My latest book is the Idiot’s Guides: Options Trading.
Like so many pursuits, trading is something that requires practice and refinement. Options trading is as much about hedging as it is about speculation. The process matters. As much as you want to jump in and start making options work for you, you’re better off taking a little time and paying a little attention to the details. Following a series of steps might not be glamorous, but it makes a difference in your ability to stay trading for the long term.
Learn About Options, Not Strategies
It might seem like options trading is about learning a lot of complicated strategies with kooky names. A lot of new options traders think they need to learn the complicated stuff first.
In fact, it’s the opposite. Start with the basics: what a put is, what a call is, what it means to write and to buy, and how the prices change. Also: what are the commissions that your broker will charge you, and how will they affect the strategies you want to try? A lot of sure things turn out to be losers as soon as the costs are considered.
If you understand the basics, you’ll be able to think about the payoffs as you put trade ideas. Focus on this before worrying about butterflies, condors, and Christmas trees. The simple stuff will carry you through.
Are You a Hedger or a Speculator?
Although most options traders hedge sometimes and speculate at others, they generally find one perspective or the other seems more normal to them and their overall portfolio. That, in turn, informs their research and their trading strategies.
Knowing what you want to do will influence your approach to the market. It helps to know your investing goals. Sure, you want to make as much money as possible, but there are some constraints: the amount of money in your portfolio, the number of years until you need the money, and your personal preferences. Keep those in mind when planning and evaluating your trades.
Have a Trading Plan
You aren’t trading options for your health. You’re doing it for something. What? That’s your business, not mine. But it is your business! So start your trades with that in mind. Think through what you plan to trade, and why, and with what limits for your money and your risk.
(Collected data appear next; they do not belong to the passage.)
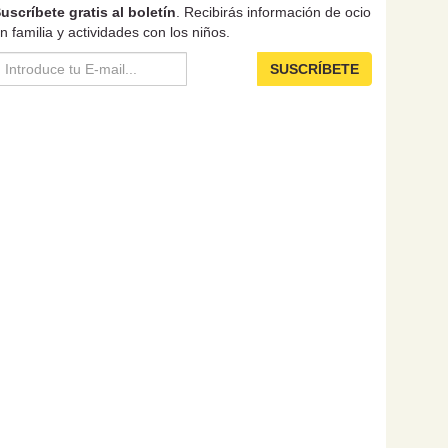
uscríbete gratis al boletín
. Recibirás información de ocio
n familia y actividades con los niños.
SUSCRÍBETE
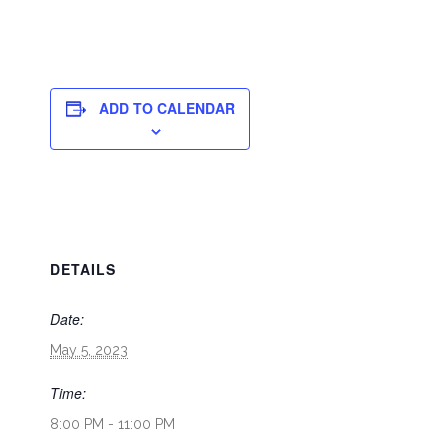
ADD TO CALENDAR
DETAILS
Date:
May 5, 2023
Time:
8:00 PM - 11:00 PM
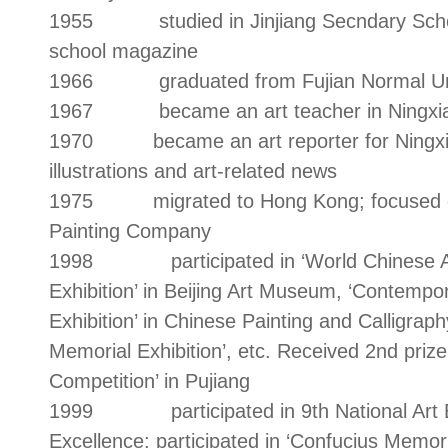
1955 studied in Jinjiang Secndary School
school magazine
1966 graduated from Fujian Normal Univer
1967 became an art teacher in Ningxia
1970 became an art reporter for Ningxia D
illustrations and art-related news
1975 migrated to Hong Kong; focused on a
Painting Company
1998 participated in ‘World Chinese Arti
Exhibition’ in Beijing Art Museum, ‘Contemp
Exhibition’ in Chinese Painting and Calligraph
Memorial Exhibition’, etc. Received 2nd prize
Competition’ in Pujiang
1999 participated in 9th National Art Exh
Excellence; participated in ‘Confucius Memoria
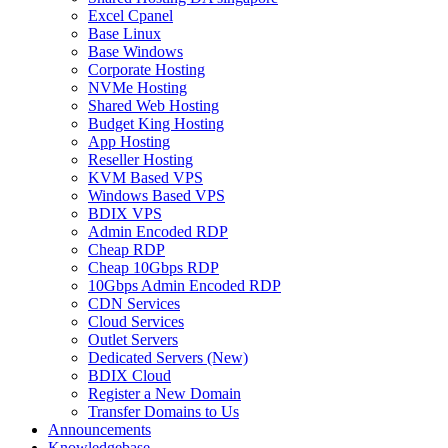
Excel Cpanel
Base Linux
Base Windows
Corporate Hosting
NVMe Hosting
Shared Web Hosting
Budget King Hosting
App Hosting
Reseller Hosting
KVM Based VPS
Windows Based VPS
BDIX VPS
Admin Encoded RDP
Cheap RDP
Cheap 10Gbps RDP
10Gbps Admin Encoded RDP
CDN Services
Cloud Services
Outlet Servers
Dedicated Servers (New)
BDIX Cloud
Register a New Domain
Transfer Domains to Us
Announcements
Knowledgebase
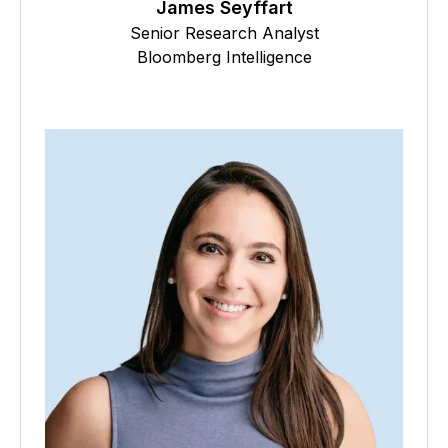
James Seyffart
Senior Research Analyst
Bloomberg Intelligence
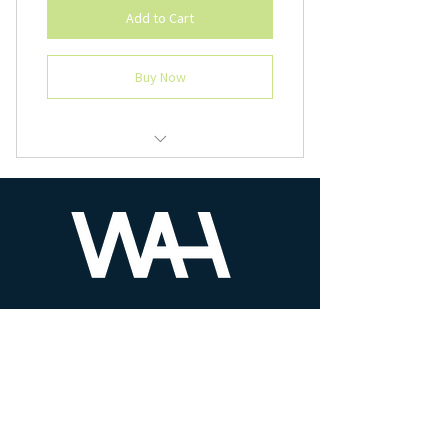
Add to Cart
Buy Now
All ten chapters in one price and
registration.
PHONE
610-930-8525
MAIL US
contact@workatheightllc.com
We are here to help!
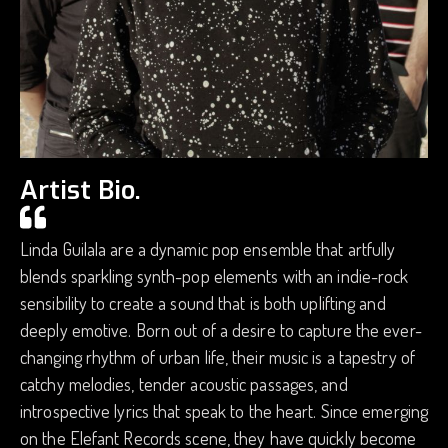
Artist Bio.
Linda Guilala are a dynamic pop ensemble that artfully
blends sparkling synth-pop elements with an indie-rock
sensibility to create a sound that is both uplifting and
deeply emotive. Born out of a desire to capture the ever-
changing rhythm of urban life, their music is a tapestry of
catchy melodies, tender acoustic passages, and
introspective lyrics that speak to the heart. Since emerging
on the Elefant Records scene, they have quickly become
A trading plan does not have to be complicated. Not at all! Many traders make a few notes in a notebook or on a spreadsheet. The habit of thinking through a trade matters, not the way in which it is recorded. Take the time to figure out what you want to do before you place the trade.
Determine Your Money Management Strategy
When you see a great trade, you might be tempted to put all of your money into it. Why not get the great profit from the sure thing, right?
There are a few problems with this perspective:
- The big one is you want to have multiple trades in place. The easiest way to improve performance for a given level of risk is to diversify. Good diversification requires dividing your money among several investments and trades.
- Furthermore, if your one great idea fails, then you don’t have any money left for the next trade. Keeping some powder dry will keep you in the game for the next trade.
- Managing money is a key component of successful speculative trading. Hedgers should pay attention, too, so as not to pay too much for the insurance benefits of options.
Remember the Sources of Options Value
Options have both intrinsic value and time value:
- Intrinsic value is related to the price of the underlying and the option’s value when exercised.
- Time value – also known as extrinsic value – is related to the likelihood of exercise given how much volatility is in the asset and how much time there is until expiration.
Both values matter. An option isn’t exactly like the underlying asset. Pay as much attention to volatility as to whether or not the option is in the money in order to keep an edge.